■ **Saved data entries**
------------------------------------------------------------------------

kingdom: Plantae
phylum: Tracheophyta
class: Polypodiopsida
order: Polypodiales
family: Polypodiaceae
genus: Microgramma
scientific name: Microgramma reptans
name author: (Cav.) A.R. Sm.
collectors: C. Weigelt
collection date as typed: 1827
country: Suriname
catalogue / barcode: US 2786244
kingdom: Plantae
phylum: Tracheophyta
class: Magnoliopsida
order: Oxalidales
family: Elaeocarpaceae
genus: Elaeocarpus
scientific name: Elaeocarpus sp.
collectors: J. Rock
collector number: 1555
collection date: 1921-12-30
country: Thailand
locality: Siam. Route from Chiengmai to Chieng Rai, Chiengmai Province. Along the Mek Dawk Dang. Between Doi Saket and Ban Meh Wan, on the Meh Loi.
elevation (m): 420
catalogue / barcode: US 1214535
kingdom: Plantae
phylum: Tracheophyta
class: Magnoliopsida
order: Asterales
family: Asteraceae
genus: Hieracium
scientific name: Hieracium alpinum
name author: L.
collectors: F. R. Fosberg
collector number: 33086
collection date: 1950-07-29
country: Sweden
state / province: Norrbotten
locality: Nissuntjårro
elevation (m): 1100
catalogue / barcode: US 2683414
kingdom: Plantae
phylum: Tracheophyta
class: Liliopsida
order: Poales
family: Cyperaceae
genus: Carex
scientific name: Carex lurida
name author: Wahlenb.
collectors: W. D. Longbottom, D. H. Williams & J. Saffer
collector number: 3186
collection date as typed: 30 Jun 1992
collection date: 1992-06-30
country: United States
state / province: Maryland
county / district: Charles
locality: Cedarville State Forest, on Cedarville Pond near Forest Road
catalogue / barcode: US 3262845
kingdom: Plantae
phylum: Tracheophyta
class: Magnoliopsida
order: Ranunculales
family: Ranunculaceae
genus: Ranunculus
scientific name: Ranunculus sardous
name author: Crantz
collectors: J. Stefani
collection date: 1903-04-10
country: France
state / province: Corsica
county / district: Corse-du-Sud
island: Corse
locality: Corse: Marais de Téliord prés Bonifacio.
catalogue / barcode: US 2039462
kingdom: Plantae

------------------------------------------------------------------------

■ **STATED EXERCISE**
Write out all the records again, switching "collectors" to "collected by" and leaving everything else as it is.

■ **CORRECT RESPONSE**
kingdom: Plantae
phylum: Tracheophyta
class: Polypodiopsida
order: Polypodiales
family: Polypodiaceae
genus: Microgramma
scientific name: Microgramma reptans
name author: (Cav.) A.R. Sm.
collected by: C. Weigelt
collection date as typed: 1827
country: Suriname
catalogue / barcode: US 2786244
kingdom: Plantae
phylum: Tracheophyta
class: Magnoliopsida
order: Oxalidales
family: Elaeocarpaceae
genus: Elaeocarpus
scientific name: Elaeocarpus sp.
collected by: J. Rock
collector number: 1555
collection date: 1921-12-30
country: Thailand
locality: Siam. Route from Chiengmai to Chieng Rai, Chiengmai Province. Along the Mek Dawk Dang. Between Doi Saket and Ban Meh Wan, on the Meh Loi.
elevation (m): 420
catalogue / barcode: US 1214535
kingdom: Plantae
phylum: Tracheophyta
class: Magnoliopsida
order: Asterales
family: Asteraceae
genus: Hieracium
scientific name: Hieracium alpinum
name author: L.
collected by: F. R. Fosberg
collector number: 33086
collection date: 1950-07-29
country: Sweden
state / province: Norrbotten
locality: Nissuntjårro
elevation (m): 1100
catalogue / barcode: US 2683414
kingdom: Plantae
phylum: Tracheophyta
class: Liliopsida
order: Poales
family: Cyperaceae
genus: Carex
scientific name: Carex lurida
name author: Wahlenb.
collected by: W. D. Longbottom, D. H. Williams & J. Saffer
collector number: 3186
collection date as typed: 30 Jun 1992
collection date: 1992-06-30
country: United States
state / province: Maryland
county / district: Charles
locality: Cedarville State Forest, on Cedarville Pond near Forest Road
catalogue / barcode: US 3262845
kingdom: Plantae
phylum: Tracheophyta
class: Magnoliopsida
order: Ranunculales
family: Ranunculaceae
genus: Ranunculus
scientific name: Ranunculus sardous
name author: Crantz
collected by: J. Stefani
collection date: 1903-04-10
country: France
state / province: Corsica
county / district: Corse-du-Sud
island: Corse
locality: Corse: Marais de Téliord prés Bonifacio.
catalogue / barcode: US 2039462
kingdom: Plantae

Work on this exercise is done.